The limiting factor may change when one part of the system is improved or when workload composition changes.
Observable patterns
Common signs of bottlenecks:
- CPU close to saturation with high run queue
- increasing I/O latency with high device utilization
- network delays with growing connection count
These patterns are useful because they connect system-level symptoms with specific resource behaviors.
They help reduce diagnostic ambiguity.
Impact on system behavior
When a bottleneck is reached:
- throughput stops increasing
- latency grows rapidly
- the system becomes unstable under additional load
This corresponds to:
- non-linear degradation (→ 1.5.3 Non-linear degradation)
- throughput collapse (→ 1.5.4 Throughput collapse)

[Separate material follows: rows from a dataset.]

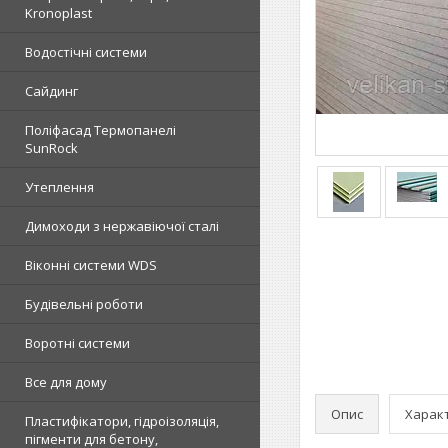
Kronoplast
Водостічні системи
Сайдинг
Поліфасад Термопанелі
SunRock
Утеплення
Димоходи з нержавіючої сталі
Віконні системи WDS
Будівельні роботи
Воротні системи
Все для дому
Опис
Харак
Пластифікатори, гідроізоляція,
пігменти для бетону,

At this stage, additional demand often worsens the situation instead of increasing useful output.
Practical implications
To analyze performance:
- identify the saturated resource
- correlate resource metrics with latency
- focus optimization on the limiting factor
A correct diagnosis therefore depends on understanding not only which resources are busy, but which of them is currently determining the behavior of the entire system.
Practical interpretation
Bottleneck analysis is the bridge between observation and action.
The purpose is not simply to collect CPU, I/O, or network metrics, but to determine which resource is constraining useful work at the current operating point.
Once that resource is identified, optimization becomes meaningful.
Key idea
System performance is limited by its bottleneck.
Understanding which resource is saturated is essential to explain and improve behavior under load.